Ma la sera persone disperate continuavano ad essere sole e si capiva che sapevano che chi sarebbe andato non avrebbe potuto fare molto ma almeno dividere quel peso enorme di morte e di disperazione.
Sono passate già 24 ore dalla prima forte scossa.
L’indomani mattina, alla notizia che ancora i soccorsi non erano arrivati, nell’università cresce la rabbia e decidiamo unitamente ai professori di organizzare una squadra di aiuto e di andare direttamente lì a dare una mano.

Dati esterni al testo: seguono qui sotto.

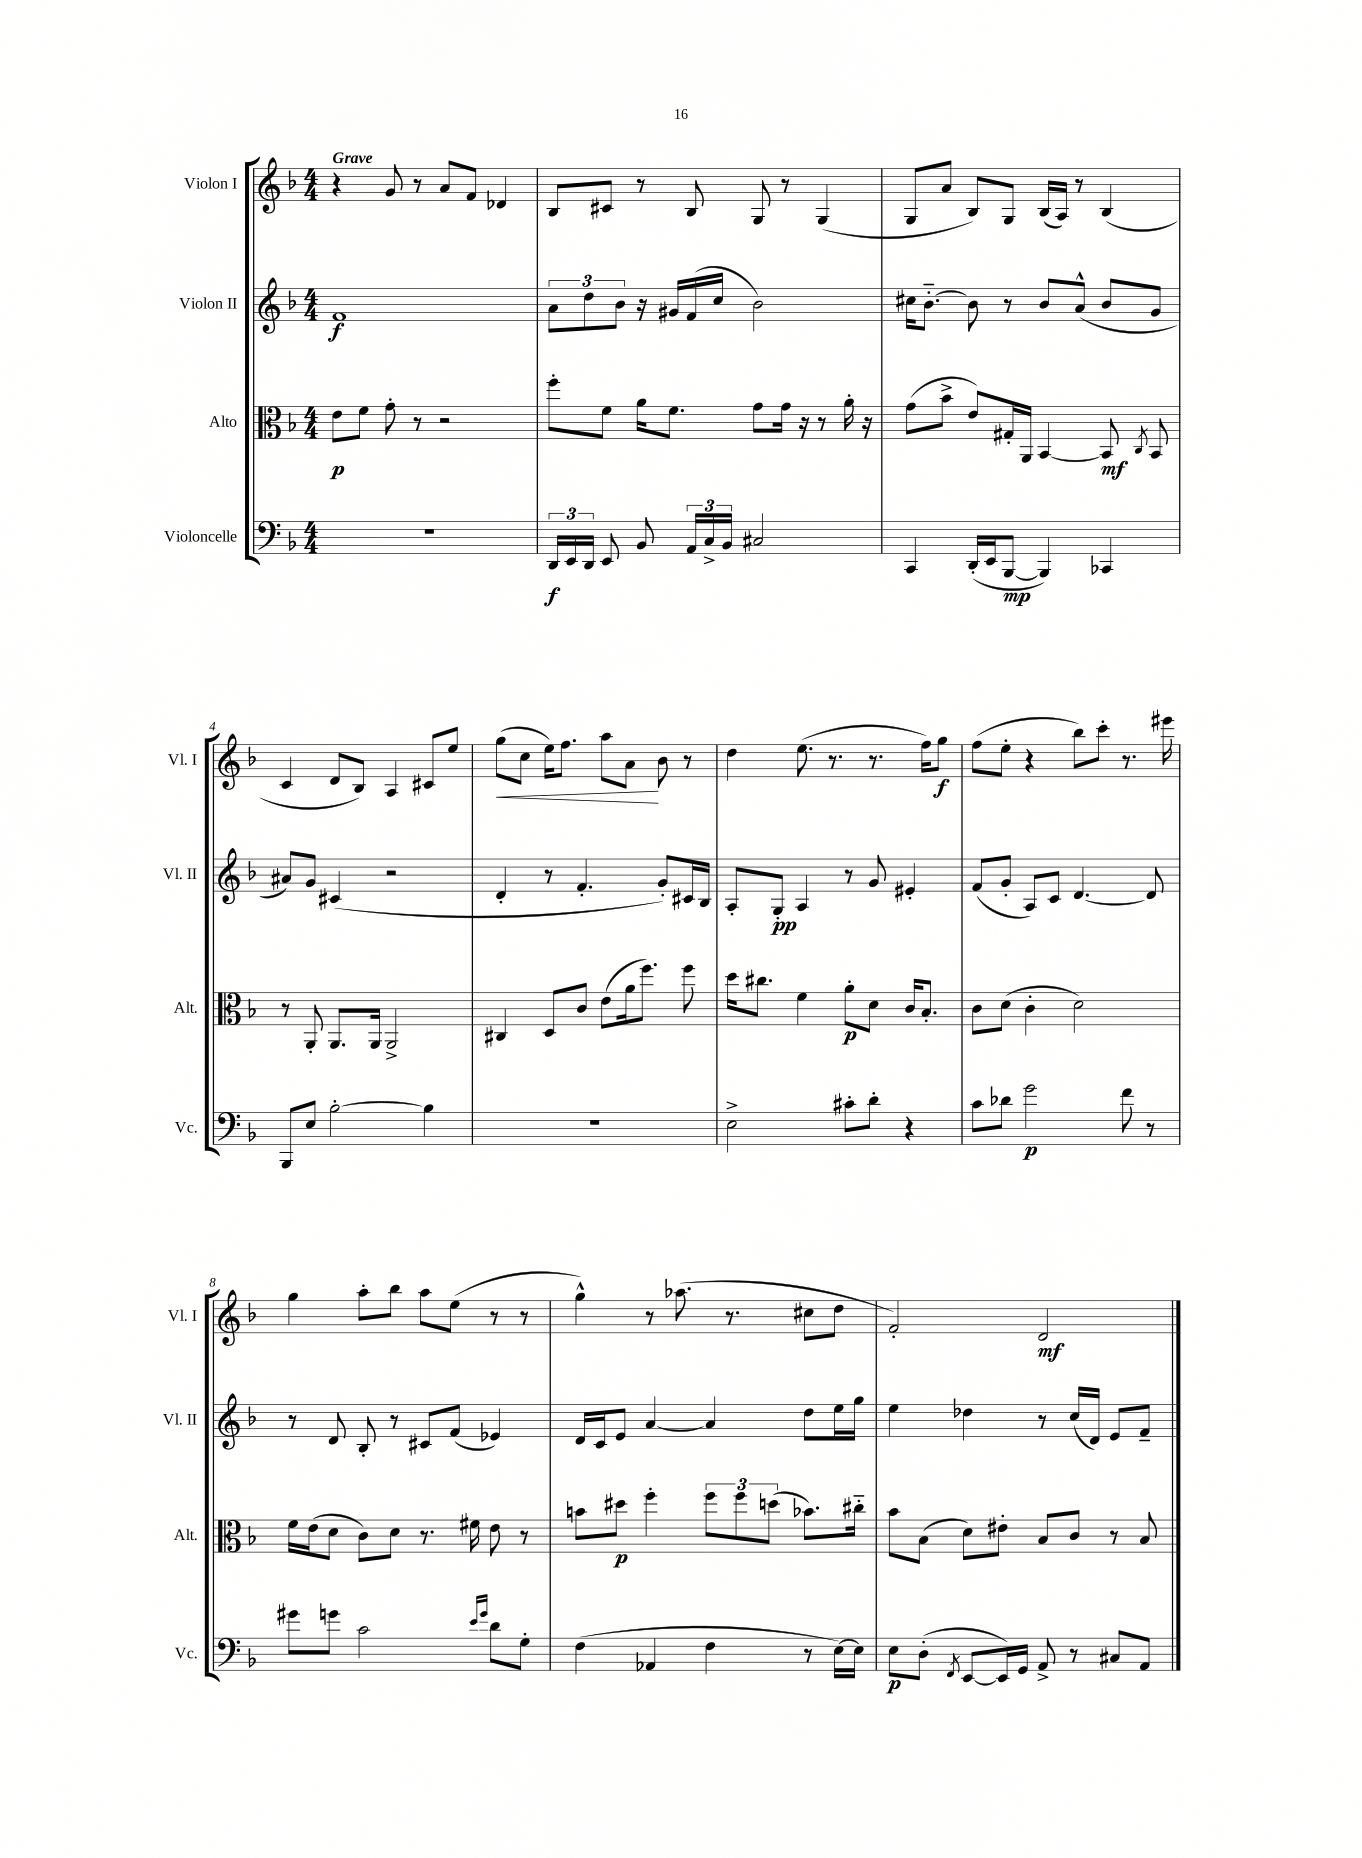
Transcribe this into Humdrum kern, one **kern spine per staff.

Partenza primo pomeriggio, arriviamo col buio ed un ufficiale dell’esercito ci dice che non serviamo, di andare via.
Ma siamo lì quindi attrezziamo il campo per la notte ed al mattino decideremo cosa fare.
Il mattino successivo, con le prime luci del giorno, il paese vicino a quello in cui abbiamo dormito, Laviano, si presenta come un unico cumulo di macerie, con poco esercito, poche forze dell’ordine e nessun volontario ancora arrivato.
Restiamo quindi lì.
Mai potrò dimenticare la scena che si presentò ai miei occhi arrivando in uno spiazzo ai bordi delle macerie.
Una distesa di bare, impressionante.
Ed il compito che fu assegnato ad qualcuno di noi, me compreso, quello di verificare se erano vuote o piene e dividerle di conseguenza.
Fu il primo scontro con la crudezza della realtà, con l’ineluttabilità del destino, con la bruttezza della morte.
Intorno la disperazione di chi ci implorava di aiutarlo a scavare per recuperare almeno i corpi dei morti.
E poi l’odore forte di disinfettante per coprire quello dolciastro dei corpi che dopo due giorni iniziavano a decomporsi.
Scavare senza attrezzi, con le sole mani, rimuovere pietre, stringere mani e farsi sentire vicini a chi in quel momento era disperato.
Ricordo che le scosse non finivano mai, né di giorno né di notte e che alla fine l’abitudine aveva preso il sopravvento.
Certo quando eravamo in mezzo alle rovine l’istinto era quello di scappare via per evitare che qualche crollo ci coinvolgesse ma il terremoto era diventato un compagno quotidiano.
A distanza di 40 anni, ricordo perfettamente quei momenti, quelle sensazioni, quel dolore, quei visi, quelle lacrime.
Mi sono portato da allora dentro la naturalezza nell’aiutare chi vedo in difficoltà, senza aspettarmi niente ma semplicemente perché è naturale dare una mano a chi ne ha bisogno.
E poi l’ineluttabilità del destino.
Inutile pensare di poter fuggire lontano o prevenire ciò che inevitabilmente ed indipendentemente da te se deve accadere accadrà.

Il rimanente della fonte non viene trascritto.